Origin of Zheng

"guzheng" consists of two Chinese characters - "gu" and "zheng". When the instrument was first played 2500 years ago, it was known simply as "zheng". The character "gu", meaning ancient, was added much later to honor its antiquity.

So how did the zheng come about?

No one knows for sure, but theories abound.

(1) Evolved from the se

This theory holds that one time Huangdi (Yellow Emperor, 2878 – 2768 BC) was entertained with music played on the se by his courtesans. As he listened he became more and more saddened by the music. He finally couldn't bear to hear it anymore and ordered the instrument destroyed. The se was split in halves, each with 25 strings.

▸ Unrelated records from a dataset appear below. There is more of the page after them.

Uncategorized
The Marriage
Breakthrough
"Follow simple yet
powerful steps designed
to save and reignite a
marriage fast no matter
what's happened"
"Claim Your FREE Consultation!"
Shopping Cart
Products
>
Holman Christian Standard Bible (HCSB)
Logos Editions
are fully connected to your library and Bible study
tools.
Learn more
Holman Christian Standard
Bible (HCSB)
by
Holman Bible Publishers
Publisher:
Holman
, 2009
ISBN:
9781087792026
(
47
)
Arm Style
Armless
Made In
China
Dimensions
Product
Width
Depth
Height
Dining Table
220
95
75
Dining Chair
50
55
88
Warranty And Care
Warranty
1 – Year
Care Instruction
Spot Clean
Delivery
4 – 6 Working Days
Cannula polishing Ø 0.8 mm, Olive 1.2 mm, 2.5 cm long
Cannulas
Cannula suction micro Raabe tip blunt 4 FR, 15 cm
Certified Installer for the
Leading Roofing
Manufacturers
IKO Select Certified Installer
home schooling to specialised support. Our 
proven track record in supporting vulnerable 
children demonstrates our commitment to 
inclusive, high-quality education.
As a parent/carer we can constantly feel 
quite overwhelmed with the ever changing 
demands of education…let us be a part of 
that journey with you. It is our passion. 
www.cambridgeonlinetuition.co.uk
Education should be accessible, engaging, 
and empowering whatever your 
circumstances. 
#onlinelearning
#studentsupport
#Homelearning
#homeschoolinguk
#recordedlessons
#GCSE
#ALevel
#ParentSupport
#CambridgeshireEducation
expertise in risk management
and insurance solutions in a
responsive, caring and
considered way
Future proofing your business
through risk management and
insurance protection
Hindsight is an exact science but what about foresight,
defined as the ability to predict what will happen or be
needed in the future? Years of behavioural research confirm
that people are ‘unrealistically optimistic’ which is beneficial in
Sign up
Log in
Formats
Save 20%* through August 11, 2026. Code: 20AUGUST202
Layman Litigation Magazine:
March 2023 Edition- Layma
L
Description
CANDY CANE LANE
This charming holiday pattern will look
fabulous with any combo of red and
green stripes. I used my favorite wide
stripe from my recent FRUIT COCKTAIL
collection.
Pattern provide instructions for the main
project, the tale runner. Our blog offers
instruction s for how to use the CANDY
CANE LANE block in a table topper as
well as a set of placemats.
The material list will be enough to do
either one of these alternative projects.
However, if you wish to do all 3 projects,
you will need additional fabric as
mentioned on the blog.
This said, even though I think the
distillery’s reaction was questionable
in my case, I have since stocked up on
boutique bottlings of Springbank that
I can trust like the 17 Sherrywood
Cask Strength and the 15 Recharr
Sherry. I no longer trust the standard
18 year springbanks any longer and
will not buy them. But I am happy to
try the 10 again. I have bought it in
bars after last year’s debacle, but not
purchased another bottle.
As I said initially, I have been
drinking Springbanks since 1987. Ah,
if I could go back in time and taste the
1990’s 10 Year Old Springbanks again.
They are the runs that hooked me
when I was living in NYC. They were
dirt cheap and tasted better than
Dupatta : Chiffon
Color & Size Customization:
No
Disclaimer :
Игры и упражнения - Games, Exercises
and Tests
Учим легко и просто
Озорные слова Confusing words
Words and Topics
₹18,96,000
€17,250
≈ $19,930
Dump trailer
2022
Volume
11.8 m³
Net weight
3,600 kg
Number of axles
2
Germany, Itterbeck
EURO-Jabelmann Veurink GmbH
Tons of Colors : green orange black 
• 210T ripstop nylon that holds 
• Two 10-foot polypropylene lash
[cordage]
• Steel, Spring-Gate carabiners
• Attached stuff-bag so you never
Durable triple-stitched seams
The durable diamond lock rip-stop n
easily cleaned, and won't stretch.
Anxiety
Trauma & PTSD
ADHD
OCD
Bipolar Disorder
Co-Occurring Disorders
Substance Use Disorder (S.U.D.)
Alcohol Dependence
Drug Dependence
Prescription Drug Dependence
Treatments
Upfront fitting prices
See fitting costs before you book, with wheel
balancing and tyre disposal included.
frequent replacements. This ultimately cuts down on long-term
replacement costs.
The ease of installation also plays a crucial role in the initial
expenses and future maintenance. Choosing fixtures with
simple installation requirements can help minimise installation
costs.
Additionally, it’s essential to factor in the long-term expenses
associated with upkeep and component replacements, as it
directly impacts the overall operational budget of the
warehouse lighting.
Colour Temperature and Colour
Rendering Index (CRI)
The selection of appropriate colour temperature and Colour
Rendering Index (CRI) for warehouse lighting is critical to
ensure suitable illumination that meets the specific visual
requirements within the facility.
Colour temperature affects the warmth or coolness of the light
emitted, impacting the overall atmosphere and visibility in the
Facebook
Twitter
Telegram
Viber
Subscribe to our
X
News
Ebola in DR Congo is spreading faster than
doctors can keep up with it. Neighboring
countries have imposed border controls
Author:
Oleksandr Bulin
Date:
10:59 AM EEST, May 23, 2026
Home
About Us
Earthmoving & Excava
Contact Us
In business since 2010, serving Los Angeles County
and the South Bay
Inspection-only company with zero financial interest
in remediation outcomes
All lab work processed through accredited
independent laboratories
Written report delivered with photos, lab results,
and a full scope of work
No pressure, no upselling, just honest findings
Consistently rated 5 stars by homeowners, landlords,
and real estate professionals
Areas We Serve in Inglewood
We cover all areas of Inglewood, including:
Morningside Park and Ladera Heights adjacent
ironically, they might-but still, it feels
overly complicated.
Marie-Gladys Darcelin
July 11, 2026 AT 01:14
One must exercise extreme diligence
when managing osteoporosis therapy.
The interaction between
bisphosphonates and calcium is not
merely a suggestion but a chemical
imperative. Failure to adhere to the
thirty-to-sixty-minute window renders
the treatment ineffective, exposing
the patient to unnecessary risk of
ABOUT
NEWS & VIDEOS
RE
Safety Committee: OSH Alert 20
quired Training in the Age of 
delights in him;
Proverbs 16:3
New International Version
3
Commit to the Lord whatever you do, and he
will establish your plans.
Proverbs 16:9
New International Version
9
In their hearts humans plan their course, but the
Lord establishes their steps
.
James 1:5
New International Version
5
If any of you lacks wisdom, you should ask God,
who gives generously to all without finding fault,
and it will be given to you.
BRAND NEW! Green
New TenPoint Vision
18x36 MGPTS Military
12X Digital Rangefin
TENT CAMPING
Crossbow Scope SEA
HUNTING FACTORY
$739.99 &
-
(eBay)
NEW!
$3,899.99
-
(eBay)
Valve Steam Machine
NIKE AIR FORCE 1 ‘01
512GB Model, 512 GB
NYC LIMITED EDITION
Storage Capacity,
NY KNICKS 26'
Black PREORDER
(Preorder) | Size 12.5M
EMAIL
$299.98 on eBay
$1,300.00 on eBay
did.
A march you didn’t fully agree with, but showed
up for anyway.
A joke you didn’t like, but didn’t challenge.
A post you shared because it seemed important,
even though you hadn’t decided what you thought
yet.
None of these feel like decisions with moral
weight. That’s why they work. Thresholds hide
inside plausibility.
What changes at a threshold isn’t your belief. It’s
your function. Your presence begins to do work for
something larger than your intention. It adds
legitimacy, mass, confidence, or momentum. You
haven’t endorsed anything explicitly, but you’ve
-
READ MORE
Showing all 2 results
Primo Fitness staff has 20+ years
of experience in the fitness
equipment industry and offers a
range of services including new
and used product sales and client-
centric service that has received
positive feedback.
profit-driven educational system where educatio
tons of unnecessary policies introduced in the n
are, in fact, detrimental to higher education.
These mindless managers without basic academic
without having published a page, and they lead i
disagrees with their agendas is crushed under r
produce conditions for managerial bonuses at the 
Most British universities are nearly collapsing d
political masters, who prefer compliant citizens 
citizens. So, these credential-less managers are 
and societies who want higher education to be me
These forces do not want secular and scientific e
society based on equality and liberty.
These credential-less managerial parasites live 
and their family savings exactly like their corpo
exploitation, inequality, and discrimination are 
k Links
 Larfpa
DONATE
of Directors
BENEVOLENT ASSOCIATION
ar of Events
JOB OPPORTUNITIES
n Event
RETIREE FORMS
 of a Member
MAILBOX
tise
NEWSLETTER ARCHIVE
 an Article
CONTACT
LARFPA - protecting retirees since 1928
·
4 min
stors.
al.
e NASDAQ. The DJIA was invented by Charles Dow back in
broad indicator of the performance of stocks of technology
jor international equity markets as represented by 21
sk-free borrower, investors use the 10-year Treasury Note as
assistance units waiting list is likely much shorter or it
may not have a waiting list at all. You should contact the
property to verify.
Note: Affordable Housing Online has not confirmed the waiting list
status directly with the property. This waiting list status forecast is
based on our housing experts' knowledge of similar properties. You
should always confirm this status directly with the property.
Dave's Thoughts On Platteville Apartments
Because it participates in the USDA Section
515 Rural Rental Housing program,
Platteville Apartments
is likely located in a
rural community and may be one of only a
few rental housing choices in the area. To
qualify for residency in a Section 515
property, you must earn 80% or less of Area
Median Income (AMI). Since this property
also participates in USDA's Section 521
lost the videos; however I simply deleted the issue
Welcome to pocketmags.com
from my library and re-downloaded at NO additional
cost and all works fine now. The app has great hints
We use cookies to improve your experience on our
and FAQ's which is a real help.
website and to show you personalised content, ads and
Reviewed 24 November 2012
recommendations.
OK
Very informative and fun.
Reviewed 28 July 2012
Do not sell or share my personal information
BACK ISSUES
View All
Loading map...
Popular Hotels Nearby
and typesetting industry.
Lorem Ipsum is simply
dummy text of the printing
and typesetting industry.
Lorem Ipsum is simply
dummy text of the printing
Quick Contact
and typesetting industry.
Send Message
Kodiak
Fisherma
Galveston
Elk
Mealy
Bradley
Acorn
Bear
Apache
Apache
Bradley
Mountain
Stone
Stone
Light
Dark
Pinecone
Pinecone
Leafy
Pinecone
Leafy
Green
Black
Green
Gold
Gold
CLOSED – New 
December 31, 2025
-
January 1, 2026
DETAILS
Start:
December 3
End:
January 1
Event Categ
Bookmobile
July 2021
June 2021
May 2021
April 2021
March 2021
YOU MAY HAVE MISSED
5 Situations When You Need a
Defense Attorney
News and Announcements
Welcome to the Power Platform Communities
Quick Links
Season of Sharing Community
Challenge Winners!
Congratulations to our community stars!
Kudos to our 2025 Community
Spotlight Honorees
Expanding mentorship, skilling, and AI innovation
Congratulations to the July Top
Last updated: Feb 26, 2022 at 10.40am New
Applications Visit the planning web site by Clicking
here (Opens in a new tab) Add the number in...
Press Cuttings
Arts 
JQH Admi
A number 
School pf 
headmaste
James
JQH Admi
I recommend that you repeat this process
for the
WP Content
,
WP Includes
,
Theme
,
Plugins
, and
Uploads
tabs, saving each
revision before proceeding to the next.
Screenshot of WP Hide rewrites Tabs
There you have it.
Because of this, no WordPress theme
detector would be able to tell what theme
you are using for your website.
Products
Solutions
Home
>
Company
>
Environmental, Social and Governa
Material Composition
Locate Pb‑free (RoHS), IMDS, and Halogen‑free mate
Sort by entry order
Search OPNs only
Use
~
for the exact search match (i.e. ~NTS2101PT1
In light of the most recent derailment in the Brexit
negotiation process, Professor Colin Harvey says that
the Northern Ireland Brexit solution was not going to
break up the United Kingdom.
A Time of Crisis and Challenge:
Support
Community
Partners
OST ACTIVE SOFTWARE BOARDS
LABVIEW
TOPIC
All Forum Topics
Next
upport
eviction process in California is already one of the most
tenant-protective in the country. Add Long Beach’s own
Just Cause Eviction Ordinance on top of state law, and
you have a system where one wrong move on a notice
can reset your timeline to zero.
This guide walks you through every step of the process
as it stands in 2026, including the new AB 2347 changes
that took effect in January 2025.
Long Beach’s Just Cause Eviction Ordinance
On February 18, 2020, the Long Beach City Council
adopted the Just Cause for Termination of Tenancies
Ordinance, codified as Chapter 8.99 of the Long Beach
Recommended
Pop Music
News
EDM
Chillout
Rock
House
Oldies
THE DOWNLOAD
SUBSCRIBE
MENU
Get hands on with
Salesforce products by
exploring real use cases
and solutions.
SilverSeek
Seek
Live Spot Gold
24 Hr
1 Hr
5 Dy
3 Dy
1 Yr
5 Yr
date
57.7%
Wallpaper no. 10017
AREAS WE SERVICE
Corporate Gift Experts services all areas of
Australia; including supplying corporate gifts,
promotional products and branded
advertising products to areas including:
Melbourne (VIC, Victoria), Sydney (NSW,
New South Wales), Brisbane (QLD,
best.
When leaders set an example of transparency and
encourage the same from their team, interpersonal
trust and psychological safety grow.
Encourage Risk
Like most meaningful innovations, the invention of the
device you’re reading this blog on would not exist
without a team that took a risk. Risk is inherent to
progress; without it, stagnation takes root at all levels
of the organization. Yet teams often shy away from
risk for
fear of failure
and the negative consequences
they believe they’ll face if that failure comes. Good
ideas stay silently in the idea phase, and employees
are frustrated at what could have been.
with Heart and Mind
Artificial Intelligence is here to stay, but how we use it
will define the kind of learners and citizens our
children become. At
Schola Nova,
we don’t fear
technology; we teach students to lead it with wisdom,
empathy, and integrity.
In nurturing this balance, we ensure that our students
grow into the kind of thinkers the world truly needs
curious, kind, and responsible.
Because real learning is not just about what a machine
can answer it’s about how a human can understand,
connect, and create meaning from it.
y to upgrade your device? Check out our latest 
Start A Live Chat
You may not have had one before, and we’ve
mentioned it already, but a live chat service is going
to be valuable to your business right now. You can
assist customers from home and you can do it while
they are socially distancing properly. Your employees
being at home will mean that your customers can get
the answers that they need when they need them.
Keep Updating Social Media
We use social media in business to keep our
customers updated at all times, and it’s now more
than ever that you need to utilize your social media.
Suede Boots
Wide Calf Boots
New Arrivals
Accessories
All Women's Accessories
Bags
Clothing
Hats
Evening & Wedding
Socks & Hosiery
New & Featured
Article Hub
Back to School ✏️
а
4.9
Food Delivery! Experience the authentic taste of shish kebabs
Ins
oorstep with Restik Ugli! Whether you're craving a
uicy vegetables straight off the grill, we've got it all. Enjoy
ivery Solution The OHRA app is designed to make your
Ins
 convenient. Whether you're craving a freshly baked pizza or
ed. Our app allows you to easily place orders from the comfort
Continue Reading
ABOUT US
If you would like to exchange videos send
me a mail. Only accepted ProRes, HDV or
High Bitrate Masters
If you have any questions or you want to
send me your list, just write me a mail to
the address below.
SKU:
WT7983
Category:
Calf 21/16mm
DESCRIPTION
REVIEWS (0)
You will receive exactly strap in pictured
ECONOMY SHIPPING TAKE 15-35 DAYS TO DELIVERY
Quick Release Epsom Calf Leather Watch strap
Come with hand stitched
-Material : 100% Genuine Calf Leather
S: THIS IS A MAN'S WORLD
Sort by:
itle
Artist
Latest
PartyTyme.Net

Then during the Qin Dynasty (221 – 206 BC), two uncultured brothers fought over a se. They ended up splitting the instrument again. This gave rise to the zheng, with 12 strings.

(2) Adapted from the zhu

Zhu was an ancient percussion instrument made of bamboo and had 5 strings. There was historical account in the Eastern (Later) Han Dynasty (25 – 220 AD) that zheng was also made of bamboo and had 5 strings. Both instruments were cylindrical in shape with a narrow neck. Because of these similarities, some people theorize that zheng was adapted from zhu when the playing technique progressed from striking to plucking.

(3) Created by Mengtian

A history book in the Sui Dynasty (581 – 618 AD) stated that "zheng, 13 strings, so called sound of Qin, invented by Mengtian" . Mengtian was a general in the Qin Dynasty who was also credited with inventing the brush for Chinese calligraphy. There are doubts about this theory because Mengtian did not become famous until 221 BC and zheng was mentioned in Qin’s official records 16 years before that.

The likely scenario is that zheng started out as a bamboo instrument with 5 or less strings and became popular during the Warring States Period (475 – 221 BC). This theory appears plausible because the Chinese ideogram for "zheng" uses bamboo as its radical, and using the material it was made of as the radical was a common way of creating ideograms for Chinese musical instruments. Later on in the Qin Dynasty, it adopted the superior design of the se and increased to 12 strings to expand its tonal range and used a wooden box to achieve better resonance.